Divorce, kids and custody: 3 tips to set your kids up for success
Getting a divorce is difficult for everyone. It is difficult for the couple, it is difficult for the kids, and it can even be difficult for the pets. Thankfully, there are a few proactive steps you can take to set yourself up for success after a divorce is finalized.
Three tips that apply specifically to setting children of parents that are going through a divorce up for a successful transition include:
- Considering the children's basic needs.
- Making an effort to act cordially.
Below is additional information on how to apply these steps to help better ensure the children transition into their new environments successfully.

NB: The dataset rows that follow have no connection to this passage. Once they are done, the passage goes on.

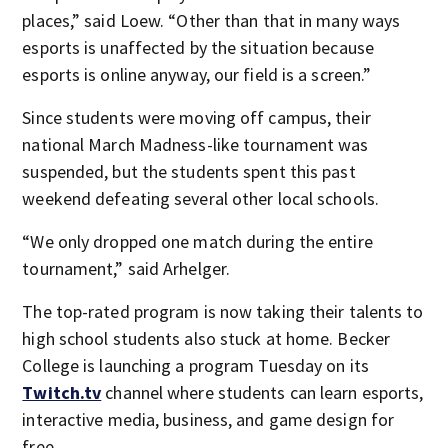
places,” said Loew. “Other than that in many ways
esports is unaffected by the situation because
esports is online anyway, our field is a screen.”
Since students were moving off campus, their
national March Madness-like tournament was
suspended, but the students spent this past
weekend defeating several other local schools.
“We only dropped one match during the entire
tournament,” said Arhelger.
The top-rated program is now taking their talents to
high school students also stuck at home. Becker
College is launching a program Tuesday on its
Twitch.tv
channel where students can learn esports,
interactive media, business, and game design for
free.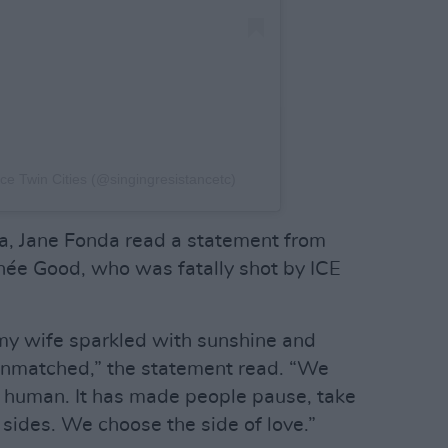
ce Twin Cities (@singingresistancetc)
a, Jane Fonda read a statement from
née Good, who was fatally shot by ICE
y wife sparkled with sunshine and
 unmatched,” the statement read. “We
e human. It has made people pause, take
 sides. We choose the side of love.”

Take the children's basic needs into account
It is important to take the children's basic needs into account when formulating a custody agreement. A recent article in The Washington Post discussed this point. It puts these needs into a pyramid format, with the most important of needs composing the foundation and the least important making up the point of the pyramid.
According to this set-up, the most important need to meet with children is the need for survival and safety. Children must first and foremost know that they are safe. Next, their psychological needs must be met. This includes acting as a loving parent. Boundaries must be set, but they should be viewed as fair. Finally, the parents should attempt to ensure that both parents have a good relationship with the child.
Make an effort to act cordially
It is important to act cordially when it comes to interactions with or discussions about your ex-spouse. You do not have to be best friends with your ex. You do not even have to get along. However, unless there are concerns of abuse, it is generally best for parents of the children to at least have a cordial, business-like relationship.
If possible, take the time to communicate with the other parent. This can be done a number of different ways. Find the way that works best for your situation and apply it. Share information that pertains to the kids. Update each other on recent doctor's appointments, school happenings and upcoming recitals or games.